Activity: Copy out the source text of each item below character for character, with nothing added, dropped or changed.
Available data Start Marker
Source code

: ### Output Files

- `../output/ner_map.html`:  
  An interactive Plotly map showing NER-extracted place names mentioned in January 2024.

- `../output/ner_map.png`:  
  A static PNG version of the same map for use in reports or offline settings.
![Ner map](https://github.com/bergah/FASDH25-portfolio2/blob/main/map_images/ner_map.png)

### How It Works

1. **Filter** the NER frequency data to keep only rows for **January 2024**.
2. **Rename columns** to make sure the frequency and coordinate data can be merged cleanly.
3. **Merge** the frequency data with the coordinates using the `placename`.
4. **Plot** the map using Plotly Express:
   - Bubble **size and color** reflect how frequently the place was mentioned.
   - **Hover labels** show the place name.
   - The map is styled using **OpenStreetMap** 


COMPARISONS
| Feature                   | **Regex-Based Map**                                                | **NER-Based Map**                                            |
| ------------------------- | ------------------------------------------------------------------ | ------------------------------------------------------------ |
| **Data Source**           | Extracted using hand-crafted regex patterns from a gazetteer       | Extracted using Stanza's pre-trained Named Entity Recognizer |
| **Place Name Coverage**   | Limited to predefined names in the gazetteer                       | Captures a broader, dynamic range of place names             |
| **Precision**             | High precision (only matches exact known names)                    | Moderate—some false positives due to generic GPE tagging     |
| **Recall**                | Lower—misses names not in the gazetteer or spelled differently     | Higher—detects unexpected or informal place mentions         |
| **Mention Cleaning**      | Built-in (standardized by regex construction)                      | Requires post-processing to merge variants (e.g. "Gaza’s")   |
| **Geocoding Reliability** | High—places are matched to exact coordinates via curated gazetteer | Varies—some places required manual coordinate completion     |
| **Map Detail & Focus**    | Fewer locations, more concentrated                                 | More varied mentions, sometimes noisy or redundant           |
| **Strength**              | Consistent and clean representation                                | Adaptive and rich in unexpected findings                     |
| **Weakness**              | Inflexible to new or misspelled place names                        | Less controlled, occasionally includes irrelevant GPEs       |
Available data End Marker
Task answer:
Source code

: ### Output Files

- `../output/ner_map.html`:  
  An interactive Plotly map showing NER-extracted place names mentioned in January 2024.

- `../output/ner_map.png`:  
  A static PNG version of the same map for use in reports or offline settings.
![Ner map](https://github.com/bergah/FASDH25-portfolio2/blob/main/map_images/ner_map.png)

### How It Works

1. **Filter** the NER frequency data to keep only rows for **January 2024**.
2. **Rename columns** to make sure the frequency and coordinate data can be merged cleanly.
3. **Merge** the frequency data with the coordinates using the `placename`.
4. **Plot** the map using Plotly Express:
   - Bubble **size and color** reflect how frequently the place was mentioned.
   - **Hover labels** show the place name.
   - The map is styled using **OpenStreetMap** 


COMPARISONS
| Feature                   | **Regex-Based Map**                                                | **NER-Based Map**                                            |
| ------------------------- | ------------------------------------------------------------------ | ------------------------------------------------------------ |
| **Data Source**           | Extracted using hand-crafted regex patterns from a gazetteer       | Extracted using Stanza's pre-trained Named Entity Recognizer |
| **Place Name Coverage**   | Limited to predefined names in the gazetteer                       | Captures a broader, dynamic range of place names             |
| **Precision**             | High precision (only matches exact known names)                    | Moderate—some false positives due to generic GPE tagging     |
| **Recall**                | Lower—misses names not in the gazetteer or spelled differently     | Higher—detects unexpected or informal place mentions         |
| **Mention Cleaning**      | Built-in (standardized by regex construction)                      | Requires post-processing to merge variants (e.g. "Gaza’s")   |
| **Geocoding Reliability** | High—places are matched to exact coordinates via curated gazetteer | Varies—some places required manual coordinate completion     |
| **Map Detail & Focus**    | Fewer locations, more concentrated                                 | More varied mentions, sometimes noisy or redundant           |
| **Strength**              | Consistent and clean representation                                | Adaptive and rich in unexpected findings                     |
| **Weakness**              | Inflexible to new or misspelled place names                        | Less controlled, occasionally includes irrelevant GPEs       |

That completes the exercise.